I’ve often maintained that when opposing parties agree to a certain set of premises, that this might indicate that those premises are true, or at least non-controversial.
In logic terms, such accepted starting points are called axioms. You might remember the term from high-school geometry in which accepting certain facts (like the three angles of any triangle will always add up to 180 degrees) as axiomatic allows you to build complex proofs on top of those axioms.
Outside of math, axioms also provide a foundation for discussion and debate. For example, political candidates arguing over which program is most effective in fighting crime agree (at least implicitly) that government programs can impact crime rates. They may violently disagree over which program will do good versus harm, but they are both starting from the axiom that government action plays a role in crime prevention.
One of the complaints about today’s political and media age is that we no longer share a common reality, with people holding different beliefs sheltering themselves inside bubbles in which only facts and arguments they already agree with are allowed in.
Were last year’s election results fraudulent? Did calls to defund the police lead to a crime wave? Were COVID protocols designed to protect citizens or control them? Within opposing bubbles, opposing answers to each of these questions are taken as axiomatic, rather than debatable.
But when a consensus emerges, no matter how grudgingly, picking out the new common ground can lead to identification of true (or, at least, no longer controversial) points.
For instance, as the Omicron variant of the COVID virus began to surge at the end of 2021, the New York Times ran an editorial indicating that society should not utilize the same measures to control the virus as it did in 2020, such as draconian lockdowns, including school closures.
Unsurprisingly, critics of previous prevention measures “pounced” on articles like this one, characterizing them as their liberal foes admitting that conservative critiques of severe restrictions were right all along. But if you ignore the fact that today’s culture prefers claiming victory over acknowledging agreement, you may be able to discover some axioms that can allow us to make better decisions going forward.
For example, some points of agreement were always clear:
The world has been the victim of a deadly virus for the last two years.
New variants of the virus are getting past the protections provided by vaccines.
Becoming infected by one of the new variants, especially if you’re vaccinated, is generally not life threatening.
In addition to these axioms, articles like the ones linked above add some additional points of agreement, notably:
That the new variants highlight the unpredictability of disease in general, and the coronavirus in particular.
That mitigation efforts come at a cost which should be calculated before deciding whether to take dramatic actions (such as shutting down schools and businesses or limiting access to medical procedures for non-COVID patients).
That there may not be a government solution (or any solution) that can provide “victory” over a virus.
Note that accepting these premises does not require you to abandon previous beliefs, such as belief that the unvaccinated are taking risks with their own lives and the lives of others, or that mandates represent government overreach that should be rejected. They do, however, provide direction on what to do moving forward.
For example, since it is still better to avoid getting infected by a disease with potentially deadly and long-term consequences, individual risk mitigation by the vaccinated and unvaccinated alike, such as mask wearing and avoiding crowds, is still warranted.
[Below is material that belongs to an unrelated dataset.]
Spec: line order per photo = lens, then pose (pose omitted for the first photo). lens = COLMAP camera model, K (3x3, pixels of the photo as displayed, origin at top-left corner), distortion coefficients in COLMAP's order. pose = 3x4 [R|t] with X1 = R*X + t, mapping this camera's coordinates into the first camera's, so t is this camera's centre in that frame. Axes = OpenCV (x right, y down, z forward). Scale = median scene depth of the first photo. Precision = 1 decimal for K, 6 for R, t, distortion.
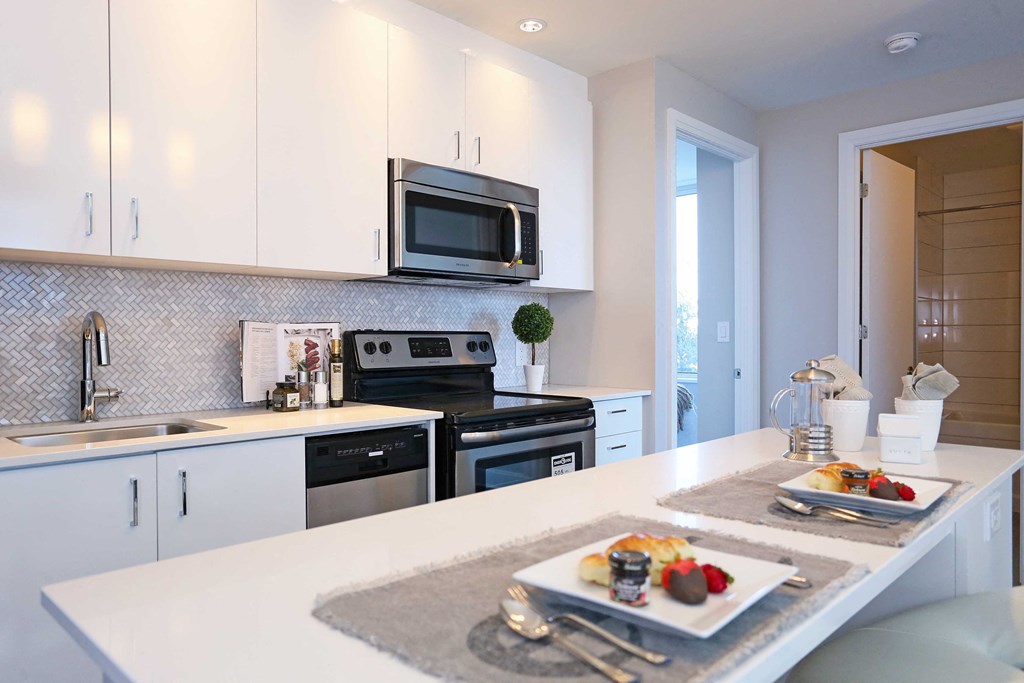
lens RADIAL K [[696.6, 0, 480.3], [0, 696.6, 338.3], [0, 0, 1]] dist [-0.033839, 0.000385]
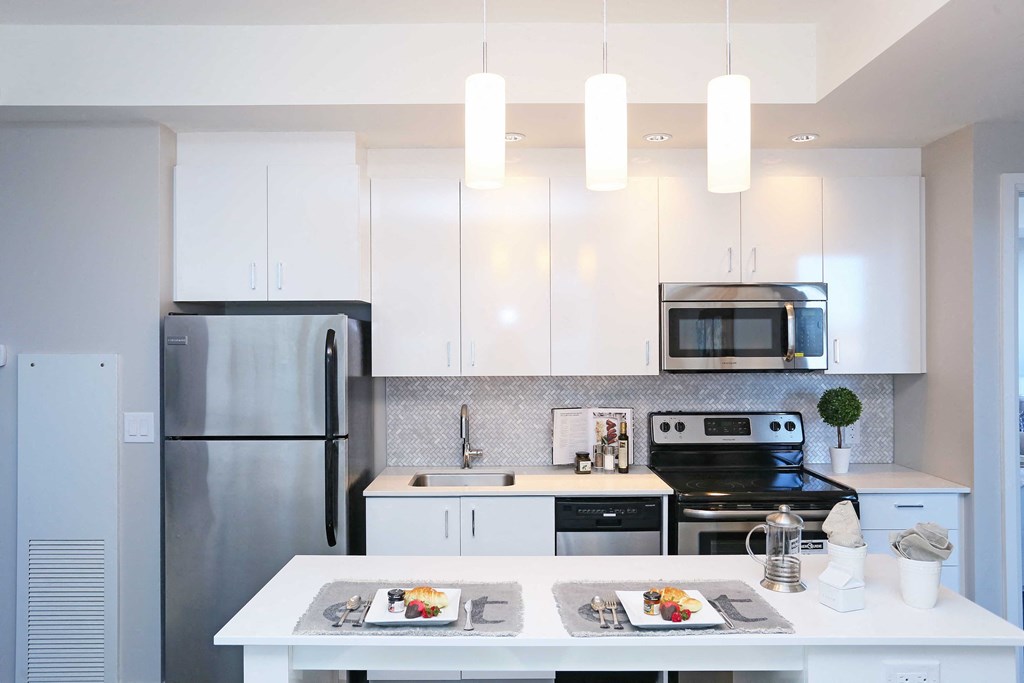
lens RADIAL K [[737.0, 0, 512.0], [0, 737.0, 341.5], [0, 0, 1]] dist [0.001957, 0.001760]
pose [[0.706665, -0.001760, -0.707546, 0.638973], [0.006020, 0.999976, 0.003526, -0.158913], [0.707523, -0.006751, 0.706658, -0.152856]]
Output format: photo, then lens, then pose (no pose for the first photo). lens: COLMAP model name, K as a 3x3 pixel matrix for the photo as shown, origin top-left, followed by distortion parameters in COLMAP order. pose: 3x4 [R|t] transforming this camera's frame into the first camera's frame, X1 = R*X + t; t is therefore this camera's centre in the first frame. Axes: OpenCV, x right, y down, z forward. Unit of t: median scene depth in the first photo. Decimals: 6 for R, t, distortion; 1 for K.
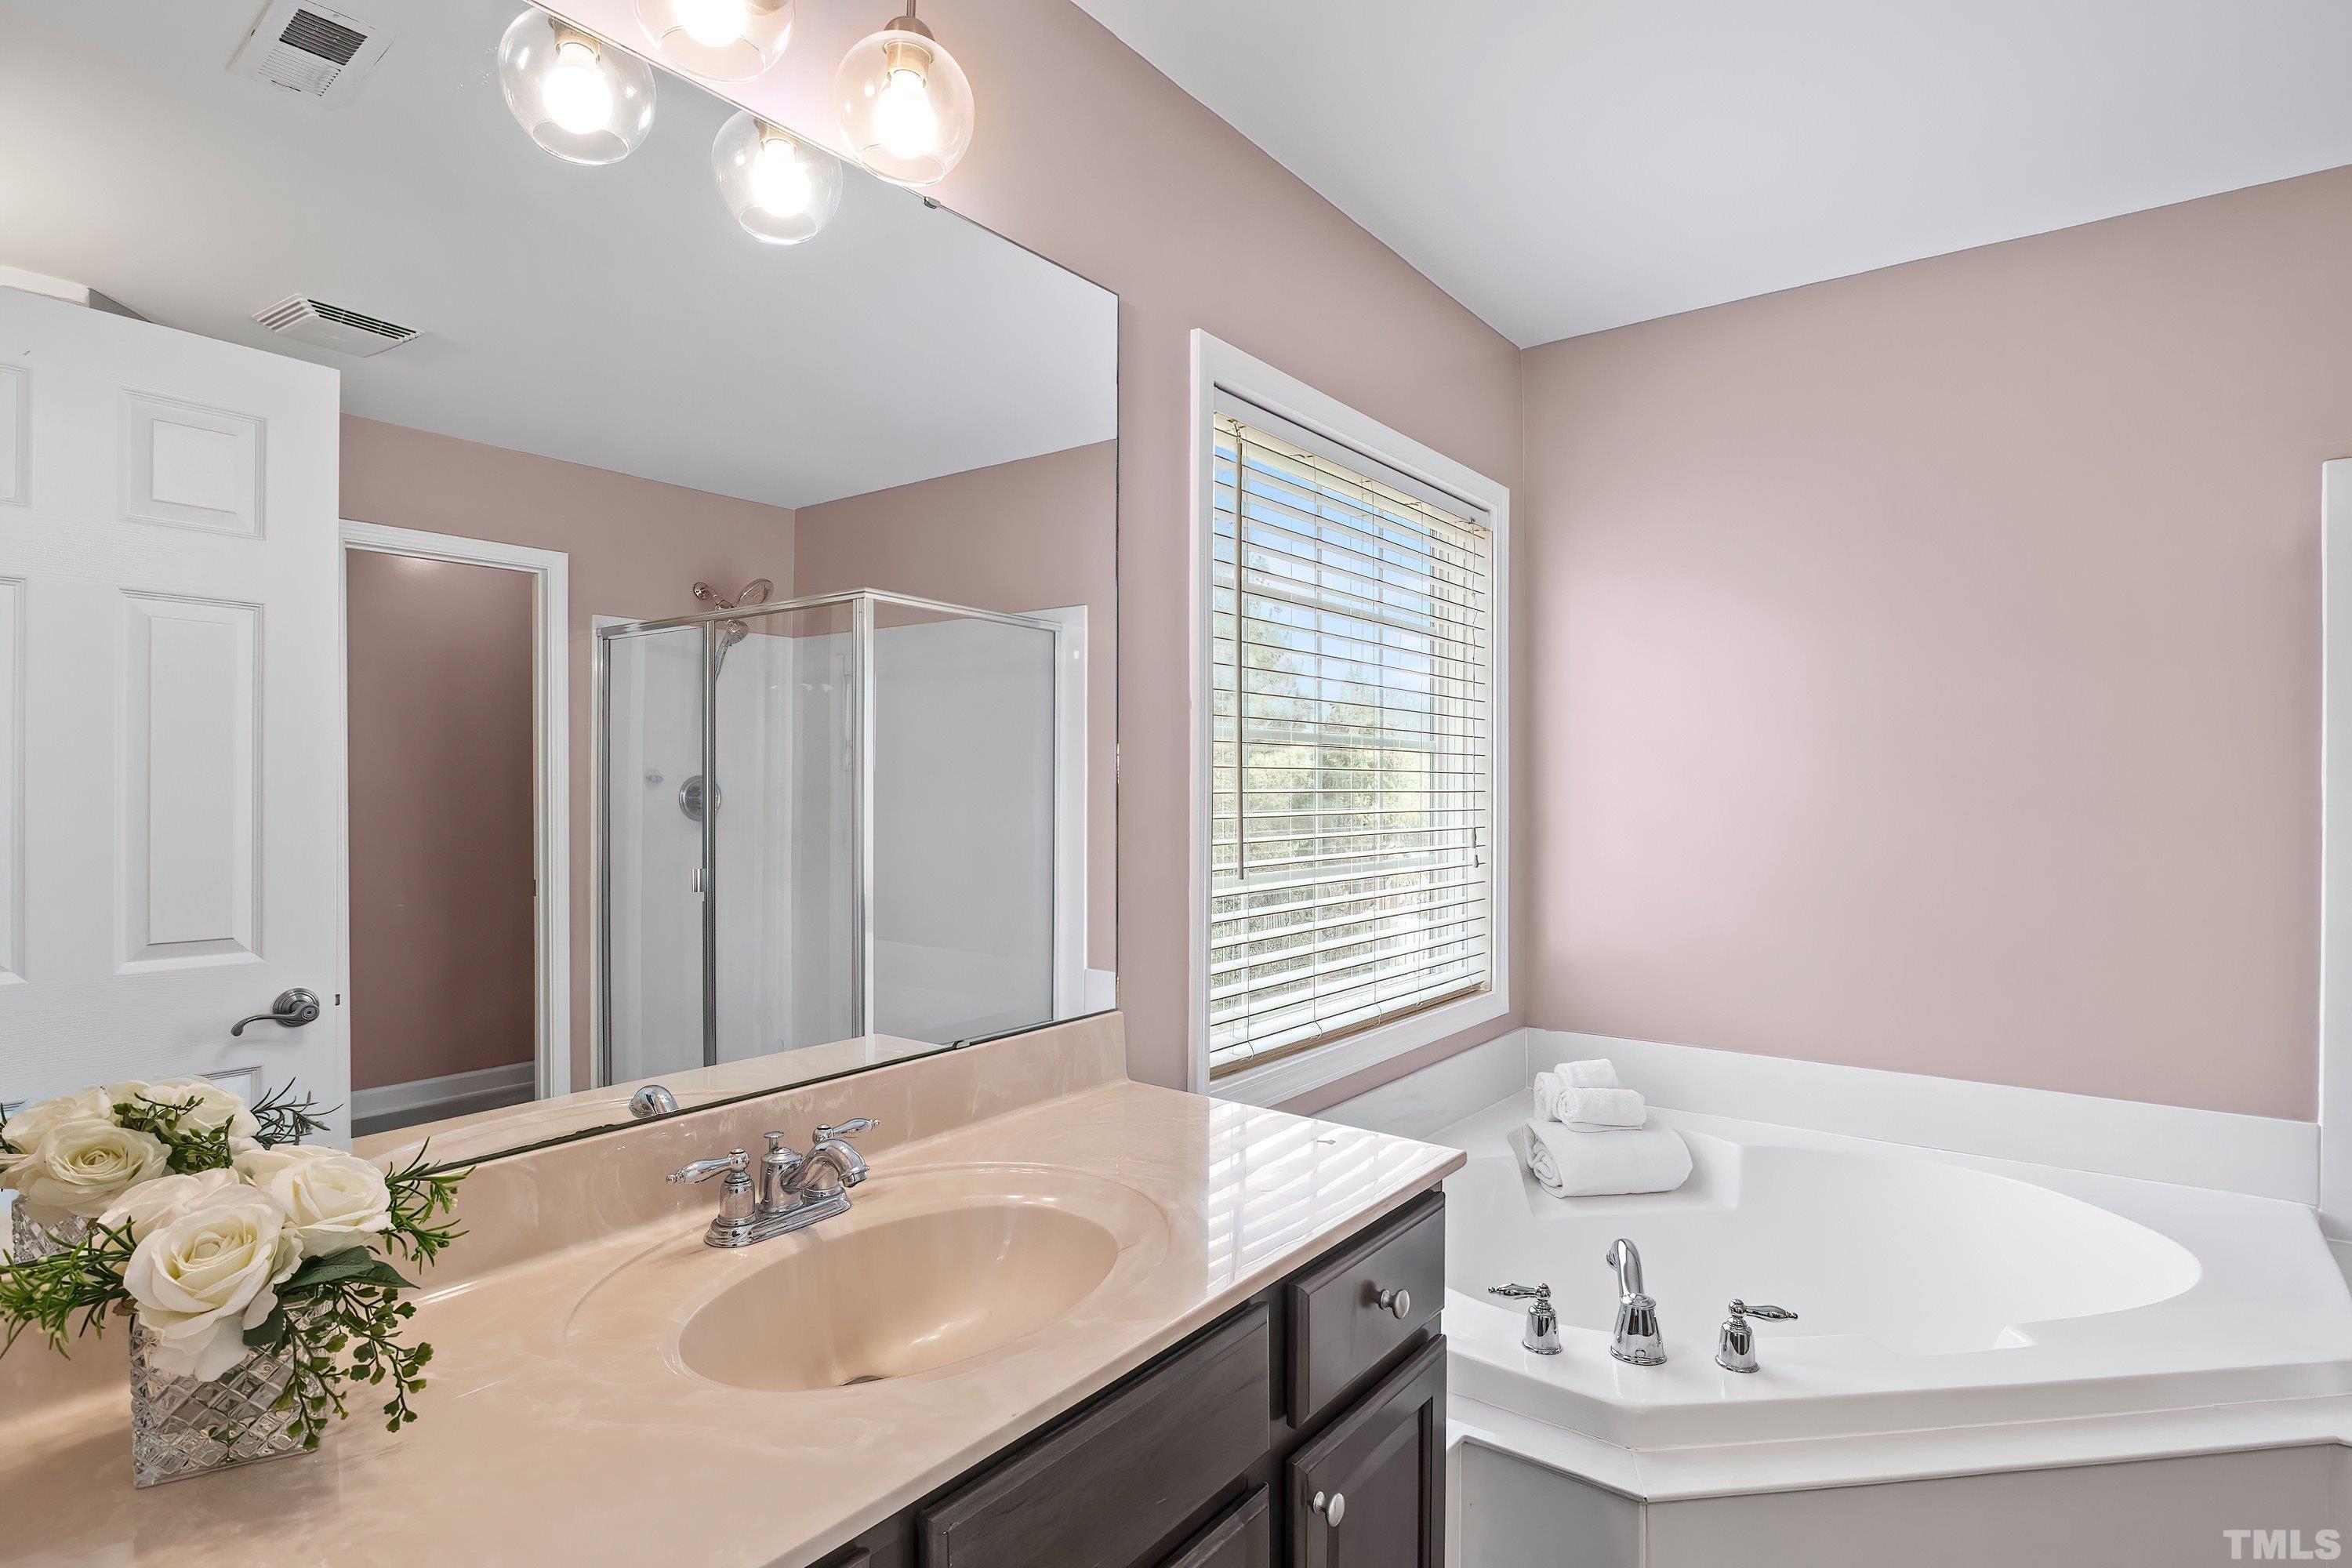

Recognizing the nature of new variants can also move us from expectations that the virus needs to be eradicated, to more realistic expectations that COVID might be turning from a deadly pandemic into an endemic illness the world will need to live with (like seasonal flu).
Recognizing that mitigation efforts, beyond those taken through individual choice, come at a cost can move us from a 2020 mindset in which avoiding the spread of the virus takes precedent over all other factors, to a 2022 risk-calculation model in which we evaluate choices (such as shutting down schools) based on positive results (slowing the spread of the virus) and negative ones (putting children’s education and mental health at risk).
Accepting that we are living with an endemic disease and that decisions on how to deal with it have both good and bad consequences can also help us reevaluate some of the less productive premises that underlie debates we have been having over the last two years, such as which political leader or party should be blamed for an illness that is increasingly egalitarian and non-partisan in whom it infects.